A moça, recém-entronada, vivia às voltas com a dura tomada de consciência acerca do pouco poder que exercia e do quanto a coroa sobre sua cabeça era, além de um enorme peso, um adorno difícil de carregar.
Embora fosse, e ainda seja, sem nenhum questionamento, “a rainha”, Elizabeth não apitava nada sobre acordos políticos, decisões econômicas, ou coisa alguma. E ainda não apita. Tudo o que diz respeito ao Reino Unido é pensado, gerido e decidido pelo Parlamento Inglês. Elizabeth é um símbolo do poder, mas não decide nada de fato. Para decidir por ela, existe a figura forte e poderosa do Primeiro Ministro.
E o que é que você que está aí lendo esse texto e eu que estou aqui escrevendo temos a ver com a rainha Elizabeth? Na prática, absolutamente nada. Em tese, vivemos o mesmo dilema: passamos uma boa parte da vida a sorrir e acenar, acenar e sorrir. E se não fizermos nada a respeito disso, vamos acabar com espasmos na bochecha. Porque sorrir mecanicamente é extremamente cansativo, além de ser vazio e pobre em significado real, com o perdão do trocadilho.
E a coroa? Pense na coroa como algo que simbolize tudo aquilo em sua vida que tenha valor verdadeiro.
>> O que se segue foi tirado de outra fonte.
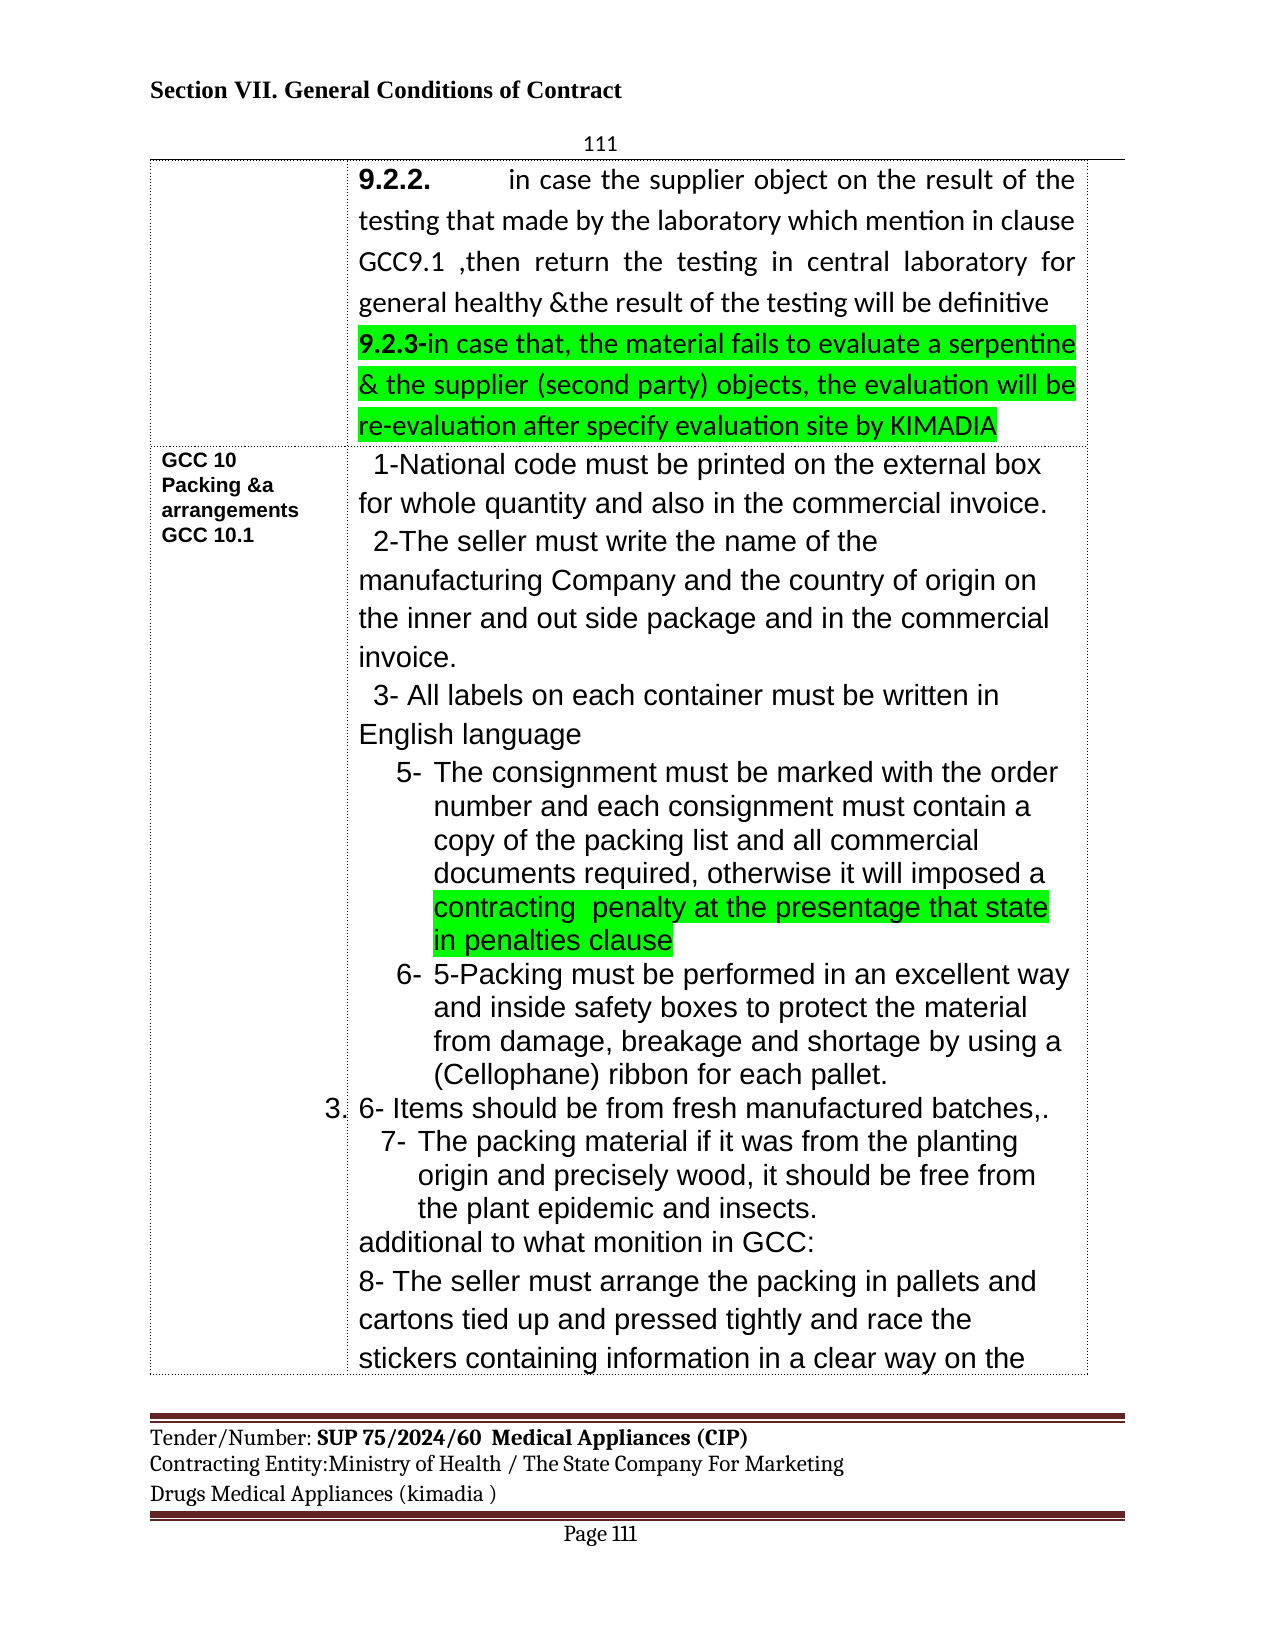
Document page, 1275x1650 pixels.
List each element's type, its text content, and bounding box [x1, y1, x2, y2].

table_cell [150, 446, 347, 1374]
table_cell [347, 446, 1088, 1374]
table_cell [150, 160, 347, 446]
table_cell 9.2.2. in case the supplier object on the result of the testing that made by the laboratory which mention in clause GCC9.1 ,then return the testing in central laboratory for general healthy &the result of the testing will be definitive 9.2.3-in case that, the material fails to evaluate a serpentine & the supplier (second party) objects, the evaluation will be re-evaluation after specify evaluation site by KIMADIA [347, 160, 1088, 446]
Caso tivéssemos mesmo que carregar nossas conquistas sobre a cabeça, certamente escolheríamos aquelas que não se pode “coisificar”. Caso contrário, certamente, acabaríamos por abdicar da coroa sob seu peso insuportável.
Sendo assim, talvez seja mais sábio e inteligente refletir sobre as inúmeras vezes em que sucumbimos à nossa gula por poder, vaidade ou adulação alheia. Talvez seja mais esperto da nossa parte, cairmos “na real” e entendermos que não há nenhum trono a nos esperar ao final do dia. Não há nenhum Primeiro Ministro para legislar em nosso nome.
Aproveitemos a nossa maravilhosa vida plebeia e paremos de infligir a nós mesmos, o roteiro de personagens ilusórios de poder. Deixemos as coroas e acenos para os nobres de nascença. E vivamos apenas pela nobreza de caráter. Essa, sim, coloca em nossas mãos a posse de nossa própria vida e nos torna senhores de nossas escolhas, de nossos encontros e de tudo aquilo que nos faz ter um orgulho danado da pessoa de verdade que estamos nos esforçando para ser.